# Exercise description:
In the listing below, replace "scientific name" with "species" and write out its lines again with nothing else altered. Omit the pictures from your answer.
— start Materials provided —
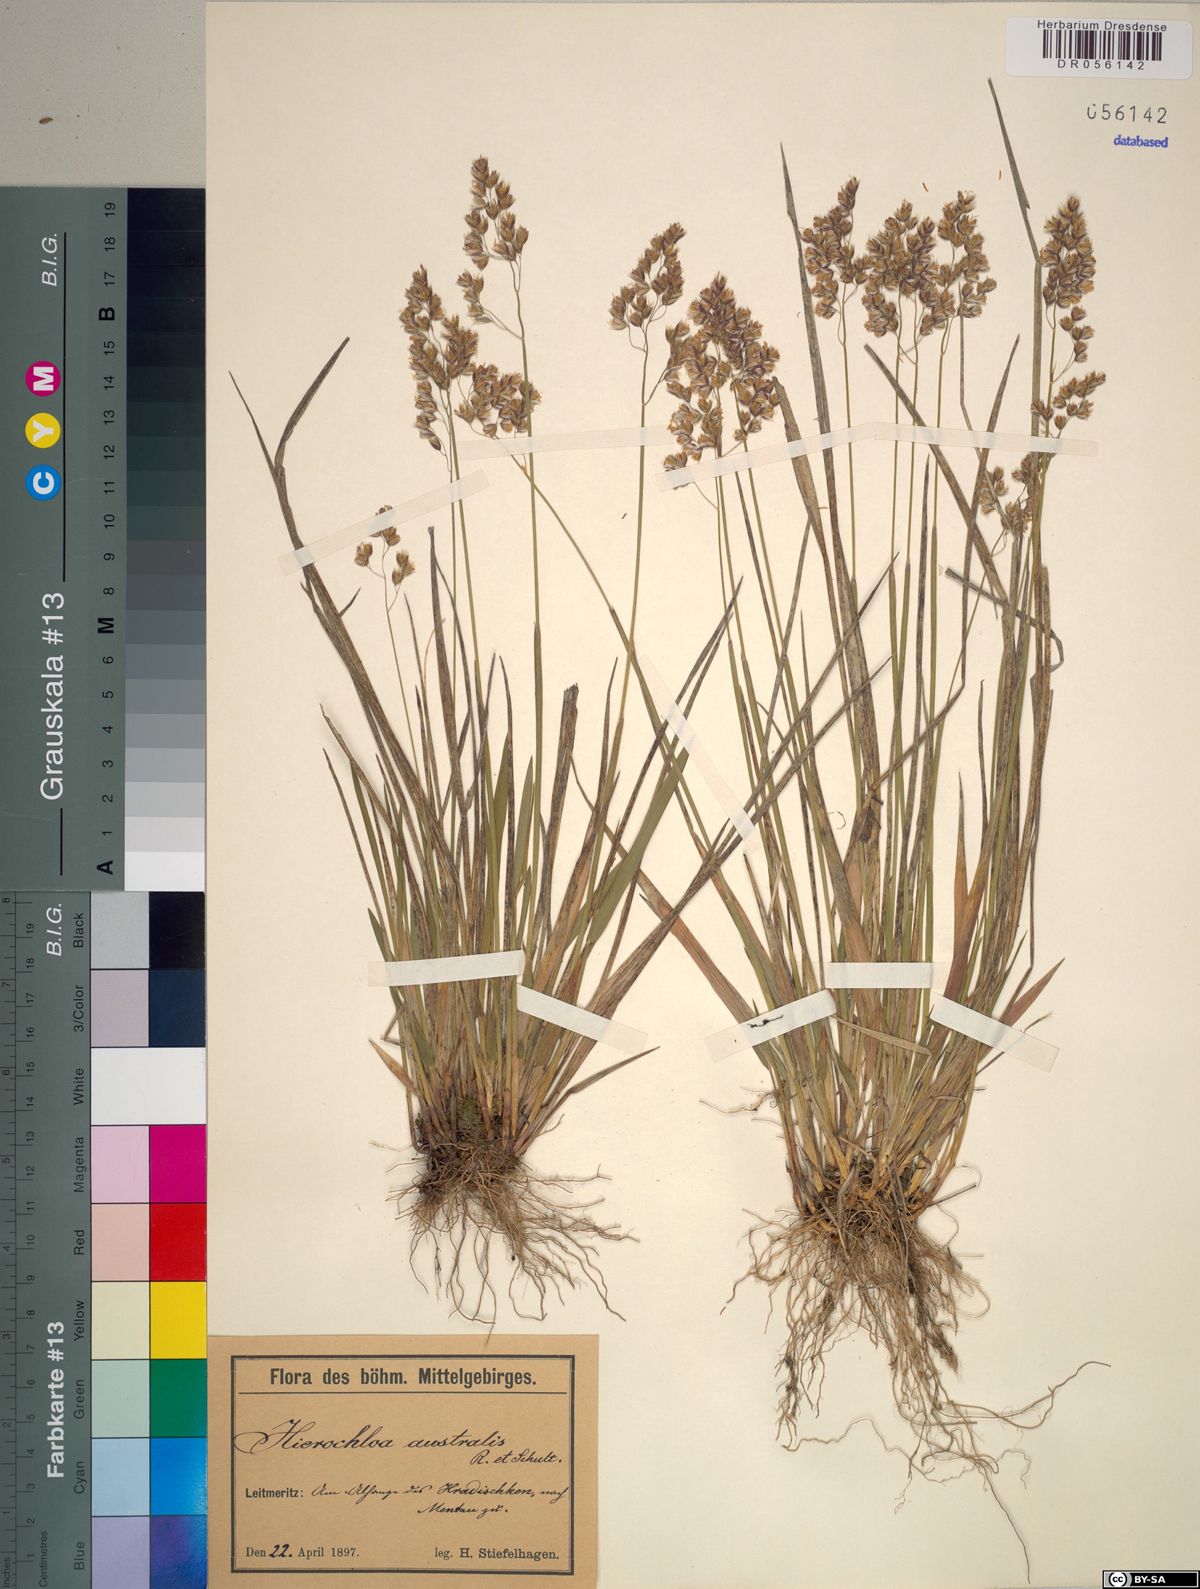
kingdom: Plantae
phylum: Tracheophyta
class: Liliopsida
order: Poales
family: Poaceae
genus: Anthoxanthum
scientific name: Anthoxanthum australe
— end Materials provided —
# Output for this exercise:
kingdom: Plantae
phylum: Tracheophyta
class: Liliopsida
order: Poales
family: Poaceae
genus: Anthoxanthum
species: Anthoxanthum australe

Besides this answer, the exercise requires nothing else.